The good news is they will support us if we make the hard choices together. So together let's roll up our sleeves and do what needs to be done.
Mr. President, I yield the floor.
The PRESIDING OFFICER. The Republican leader is recognized.
Mr. McCONNELL. Mr. President, I congratulate our new Senator from Wisconsin, a very important addition to our caucus and to the Senate--a man who has actually run a business, actually employed people and created wealth in his State and our country. Having someone in the Senate who knows how to do that at this critical moment is absolutely essential, and I congratulate the new junior Senator from Wisconsin.
The PRESIDING OFFICER. The senior Senator from Wyoming.

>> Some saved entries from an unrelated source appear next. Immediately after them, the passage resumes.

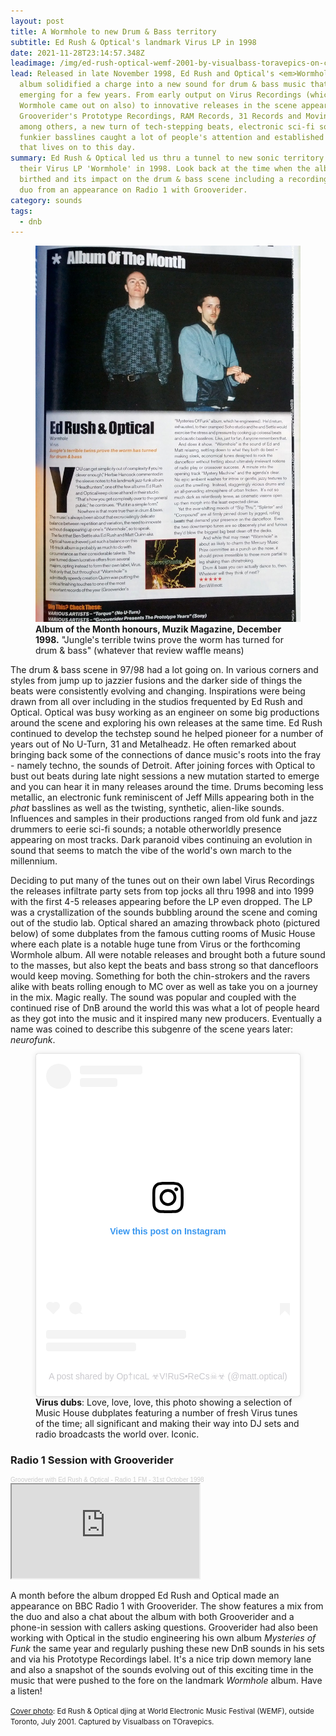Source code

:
```yaml
---
layout: post
title: A Wormhole to new Drum & Bass territory
subtitle: Ed Rush & Optical's landmark Virus LP in 1998
date: 2021-11-28T23:14:57.348Z
leadimage: /img/ed-rush-optical-wemf-2001-by-visualbass-toravepics-on-continuumizm-1080x-comp.jpg
lead: Released in late November 1998, Ed Rush and Optical's <em>Wormhole</em>
  album solidified a charge into a new sound for drum & bass music that had been
  emerging for a few years. From early output on Virus Recordings (which
  Wormhole came out on also) to innovative releases in the scene appearing on
  Grooverider's Prototype Recordings, RAM Records, 31 Records and Moving Shadow
  among others, a new turn of tech-stepping beats, electronic sci-fi sounds, and
  funkier basslines caught a lot of people's attention and established a legacy
  that lives on to this day.
summary: Ed Rush & Optical led us thru a tunnel to new sonic territory with
  their Virus LP 'Wormhole' in 1998. Look back at the time when the album was
  birthed and its impact on the drum & bass scene including a recording of the
  duo from an appearance on Radio 1 with Grooverider.
category: sounds
tags:
  - dnb
---
```

<figure class="figure float-md-right col-sm-4 bg-light py-3"><a href="/img/ed-rush-optical-muzik-magazine-wormhole-album-of-the-month-dec-1998-crop-1080x1533-chrisfizik-for-continuumizm-com.jpg" title="click for big"><img class="figure-img img-fluid" src="/img/ed-rush-optical-muzik-magazine-wormhole-album-of-the-month-dec-1998-crop-1080x1533-chrisfizik-for-continuumizm-com.jpg" alt="Ed Rush & Optical's Wormhole reviewed and Album of the Month notice in Muzik Magazine, December 1998. 'Jungle's terrible twins prove the worm has turned for drum & bass'. Photo of magazine open to the page."></a><figcaption class="figure-caption"><strong>Album of the Month honours, Muzik Magazine, December 1998.</strong> "Jungle's terrible twins prove the worm has turned for drum & bass" (whatever that review waffle means)</figcaption></figure>

The drum & bass scene in 97/98 had a lot going on. In various corners and styles from jump up to jazzier fusions and the darker side of things the beats were consistently evolving and changing. Inspirations were being drawn from all over including in the studios frequented by Ed Rush and Optical. Optical was busy working as an engineer on some big productions around the scene and exploring his own releases at the same time. Ed Rush continued to develop the techstep sound he helped pioneer for a number of years out of No U-Turn, 31 and Metalheadz. He often remarked about bringing back some of the connections of dance music's roots into the fray - namely techno, the sounds of Detroit. After joining forces with Optical to bust out beats during late night sessions a new mutation started to emerge and you can hear it in many releases around the time. Drums becoming less metallic, an electronic funk reminiscent of Jeff Mills appearing both in the *phat* basslines as well as the twisting, synthetic, alien-like sounds. Influences and samples in their productions ranged from old funk and jazz drummers to eerie sci-fi sounds; a notable otherworldly presence appearing on most tracks. Dark paranoid vibes continuing an evolution in sound that seems to match the vibe of the world's own march to the millennium. 

Deciding to put many of the tunes out on their own label Virus Recordings the releases infiltrate party sets from top jocks all thru 1998 and into 1999 with the first 4-5 releases appearing before the LP even dropped. The LP was a crystallization of the sounds bubbling around the scene and coming out of the studio lab. Optical shared an amazing throwback photo (pictured below) of some dubplates from the famous cutting rooms of Music House where each plate is a notable huge tune from Virus or the forthcoming Wormhole album. All were notable releases and brought both a future sound to the masses, but also kept the beats and bass strong so that dancefloors would keep moving. Something for both the chin-strokers and the ravers alike with beats rolling enough to MC over as well as take you on a journey in the mix. Magic really. The sound was popular and coupled with the continued rise of DnB around the world this was what a lot of people heard as they got into the music and it inspired many new producers. Eventually a name was coined to describe this subgenre of the scene years later: <em>neurofunk</em>.

<figure class="col bg-light py-3"><blockquote class="instagram-media" data-instgrm-permalink="https://www.instagram.com/p/B_5qCpDJ6Iv/?utm_source=ig_embed&amp;utm_campaign=loading" data-instgrm-version="14" style=" background:#FFF; border:0; border-radius:3px; box-shadow:0 0 1px 0 rgba(0,0,0,0.5),0 1px 10px 0 rgba(0,0,0,0.15); margin: 1px; max-width:540px; min-width:326px; padding:0; width:99.375%; width:-webkit-calc(100% - 2px); width:calc(100% - 2px);"><div style="padding:16px;"> <a href="https://www.instagram.com/p/B_5qCpDJ6Iv/?utm_source=ig_embed&amp;utm_campaign=loading" style=" background:#FFFFFF; line-height:0; padding:0 0; text-align:center; text-decoration:none; width:100%;" target="_blank"> <div style=" display: flex; flex-direction: row; align-items: center;"> <div style="background-color: #F4F4F4; border-radius: 50%; flex-grow: 0; height: 40px; margin-right: 14px; width: 40px;"></div> <div style="display: flex; flex-direction: column; flex-grow: 1; justify-content: center;"> <div style=" background-color: #F4F4F4; border-radius: 4px; flex-grow: 0; height: 14px; margin-bottom: 6px; width: 100px;"></div> <div style=" background-color: #F4F4F4; border-radius: 4px; flex-grow: 0; height: 14px; width: 60px;"></div></div></div><div style="padding: 19% 0;"></div> <div style="display:block; height:50px; margin:0 auto 12px; width:50px;"><svg width="50px" height="50px" viewBox="0 0 60 60" version="1.1" xmlns="https://www.w3.org/2000/svg" xmlns:xlink="https://www.w3.org/1999/xlink"><g stroke="none" stroke-width="1" fill="none" fill-rule="evenodd"><g transform="translate(-511.000000, -20.000000)" fill="#000000"><g><path d="M556.869,30.41 C554.814,30.41 553.148,32.076 553.148,34.131 C553.148,36.186 554.814,37.852 556.869,37.852 C558.924,37.852 560.59,36.186 560.59,34.131 C560.59,32.076 558.924,30.41 556.869,30.41 M541,60.657 C535.114,60.657 530.342,55.887 530.342,50 C530.342,44.114 535.114,39.342 541,39.342 C546.887,39.342 551.658,44.114 551.658,50 C551.658,55.887 546.887,60.657 541,60.657 M541,33.886 C532.1,33.886 524.886,41.1 524.886,50 C524.886,58.899 532.1,66.113 541,66.113 C549.9,66.113 557.115,58.899 557.115,50 C557.115,41.1 549.9,33.886 541,33.886 M565.378,62.101 C565.244,65.022 564.756,66.606 564.346,67.663 C563.803,69.06 563.154,70.057 562.106,71.106 C561.058,72.155 560.06,72.803 558.662,73.347 C557.607,73.757 556.021,74.244 553.102,74.378 C549.944,74.521 548.997,74.552 541,74.552 C533.003,74.552 532.056,74.521 528.898,74.378 C525.979,74.244 524.393,73.757 523.338,73.347 C521.94,72.803 520.942,72.155 519.894,71.106 C518.846,70.057 518.197,69.06 517.654,67.663 C517.244,66.606 516.755,65.022 516.623,62.101 C516.479,58.943 516.448,57.996 516.448,50 C516.448,42.003 516.479,41.056 516.623,37.899 C516.755,34.978 517.244,33.391 517.654,32.338 C518.197,30.938 518.846,29.942 519.894,28.894 C520.942,27.846 521.94,27.196 523.338,26.654 C524.393,26.244 525.979,25.756 528.898,25.623 C532.057,25.479 533.004,25.448 541,25.448 C548.997,25.448 549.943,25.479 553.102,25.623 C556.021,25.756 557.607,26.244 558.662,26.654 C560.06,27.196 561.058,27.846 562.106,28.894 C563.154,29.942 563.803,30.938 564.346,32.338 C564.756,33.391 565.244,34.978 565.378,37.899 C565.522,41.056 565.552,42.003 565.552,50 C565.552,57.996 565.522,58.943 565.378,62.101 M570.82,37.631 C570.674,34.438 570.167,32.258 569.425,30.349 C568.659,28.377 567.633,26.702 565.965,25.035 C564.297,23.368 562.623,22.342 560.652,21.575 C558.743,20.834 556.562,20.326 553.369,20.18 C550.169,20.033 549.148,20 541,20 C532.853,20 531.831,20.033 528.631,20.18 C525.438,20.326 523.257,20.834 521.349,21.575 C519.376,22.342 517.703,23.368 516.035,25.035 C514.368,26.702 513.342,28.377 512.574,30.349 C511.834,32.258 511.326,34.438 511.181,37.631 C511.035,40.831 511,41.851 511,50 C511,58.147 511.035,59.17 511.181,62.369 C511.326,65.562 511.834,67.743 512.574,69.651 C513.342,71.625 514.368,73.296 516.035,74.965 C517.703,76.634 519.376,77.658 521.349,78.425 C523.257,79.167 525.438,79.673 528.631,79.82 C531.831,79.965 532.853,80.001 541,80.001 C549.148,80.001 550.169,79.965 553.369,79.82 C556.562,79.673 558.743,79.167 560.652,78.425 C562.623,77.658 564.297,76.634 565.965,74.965 C567.633,73.296 568.659,71.625 569.425,69.651 C570.167,67.743 570.674,65.562 570.82,62.369 C570.966,59.17 571,58.147 571,50 C571,41.851 570.966,40.831 570.82,37.631"></path></g></g></g></svg></div><div style="padding-top: 8px;"> <div style=" color:#3897f0; font-family:Arial,sans-serif; font-size:14px; font-style:normal; font-weight:550; line-height:18px;">View this post on Instagram</div></div><div style="padding: 12.5% 0;"></div> <div style="display: flex; flex-direction: row; margin-bottom: 14px; align-items: center;"><div> <div style="background-color: #F4F4F4; border-radius: 50%; height: 12.5px; width: 12.5px; transform: translateX(0px) translateY(7px);"></div> <div style="background-color: #F4F4F4; height: 12.5px; transform: rotate(-45deg) translateX(3px) translateY(1px); width: 12.5px; flex-grow: 0; margin-right: 14px; margin-left: 2px;"></div> <div style="background-color: #F4F4F4; border-radius: 50%; height: 12.5px; width: 12.5px; transform: translateX(9px) translateY(-18px);"></div></div><div style="margin-left: 8px;"> <div style=" background-color: #F4F4F4; border-radius: 50%; flex-grow: 0; height: 20px; width: 20px;"></div> <div style=" width: 0; height: 0; border-top: 2px solid transparent; border-left: 6px solid #f4f4f4; border-bottom: 2px solid transparent; transform: translateX(16px) translateY(-4px) rotate(30deg)"></div></div><div style="margin-left: auto;"> <div style=" width: 0px; border-top: 8px solid #F4F4F4; border-right: 8px solid transparent; transform: translateY(16px);"></div> <div style=" background-color: #F4F4F4; flex-grow: 0; height: 12px; width: 16px; transform: translateY(-4px);"></div> <div style=" width: 0; height: 0; border-top: 8px solid #F4F4F4; border-left: 8px solid transparent; transform: translateY(-4px) translateX(8px);"></div></div></div> <div style="display: flex; flex-direction: column; flex-grow: 1; justify-content: center; margin-bottom: 24px;"> <div style=" background-color: #F4F4F4; border-radius: 4px; flex-grow: 0; height: 14px; margin-bottom: 6px; width: 224px;"></div> <div style=" background-color: #F4F4F4; border-radius: 4px; flex-grow: 0; height: 14px; width: 144px;"></div></div></a><p style=" color:#c9c8cd; font-family:Arial,sans-serif; font-size:14px; line-height:17px; margin-bottom:0; margin-top:8px; overflow:hidden; padding:8px 0 7px; text-align:center; text-overflow:ellipsis; white-space:nowrap;"><a href="https://www.instagram.com/p/B_5qCpDJ6Iv/?utm_source=ig_embed&amp;utm_campaign=loading" style=" color:#c9c8cd; font-family:Arial,sans-serif; font-size:14px; font-style:normal; font-weight:normal; line-height:17px; text-decoration:none;" target="_blank">A post shared by Op†ıcaL ☣V!RuS•ReCs☠☣ (@matt.optical)</a></p></div></blockquote> <script async src="//www.instagram.com/embed.js"></script><figcaption class="figure-caption"><strong>Virus dubs</strong>: Love, love, love, this photo showing a selection of Music House dubplates featuring a number of fresh Virus tunes of the time; all significant and making their way into DJ sets and radio broadcasts the world over. Iconic.</figcaption></figure>

<h3>Radio 1 Session with Grooverider</h3>

<div style="font-size: 10px; color: #cccccc;line-break: anywhere;word-break: normal;overflow: hidden;white-space: nowrap;text-overflow: ellipsis; font-family: Interstate,Lucida Grande,Lucida Sans Unicode,Lucida Sans,Garuda,Verdana,Tahoma,sans-serif;font-weight: 100;"><a href="https://soundcloud.com/ethereal94/grooverider-radio-1-fm-31st?in=continuumizm/sets/likes" title="Grooverider with Ed Rush &amp; Optical - Radio 1 FM - 31st October 1998" target="_blank" style="color: #cccccc; text-decoration: none;">Grooverider with Ed Rush &amp; Optical - Radio 1 FM - 31st October 1998</a></div>
<div class="embed-responsive embed-responsive-16by9" style="max-height:208px;">
  <iframe class="embed-responsive-item" style="max-height:166px;" src="https://w.soundcloud.com/player/?url=https%3A//api.soundcloud.com/tracks/142522361&color=%238a9fc3&auto_play=false&hide_related=false&show_comments=true&show_user=true&show_reposts=false&show_teaser=true"></iframe></div> 

A month before the album dropped Ed Rush and Optical made an appearance on BBC Radio 1 with Grooverider. The show features a mix from the duo and also a chat about the album with both Grooverider and a phone-in session with callers asking questions. Grooverider had also been working with Optical in the studio engineering his own album <em>Mysteries of Funk</em> the same year and regularly pushing these new DnB sounds in his sets and via his Prototype Recordings label. It's a nice trip down memory lane and also a snapshot of the sounds evolving out of this exciting time in the music that were pushed to the fore on the landmark <em>Wormhole</em> album. Have a listen!

<small class="text-secondary">[Cover photo](/img/ed-rush-optical-WEMF-2001-by-visualbass-toravepics-on-continuumizm-1080x-comp.jpg): Ed Rush & Optical djing at World Electronic Music Festival (WEMF), outside Toronto, July 2001. Captured by Visualbass on TOravepics.</small>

Mr. ENZI. Mr. President, I would like to congratulate the other accountant in the Senate. It is nice to have additional help with numbers. It will make a tremendous difference.
He has had both the business experience and the accounting experience, and he understands a lot of things that to us in the Senate are pretty simple but to the person working on the ground it is very difficult. He is good at expressing himself and, as I said, particularly good with numbers. So I congratulate him on his maiden speech.
I yield the floor.
The PRESIDING OFFICER. The Senator from Tennessee.
Mr. ALEXANDER. Mr. President, I suggest the absence of a quorum.
The PRESIDING OFFICER. The clerk will call the roll.
The assistant editor of the Daily Digest proceeded to call the roll.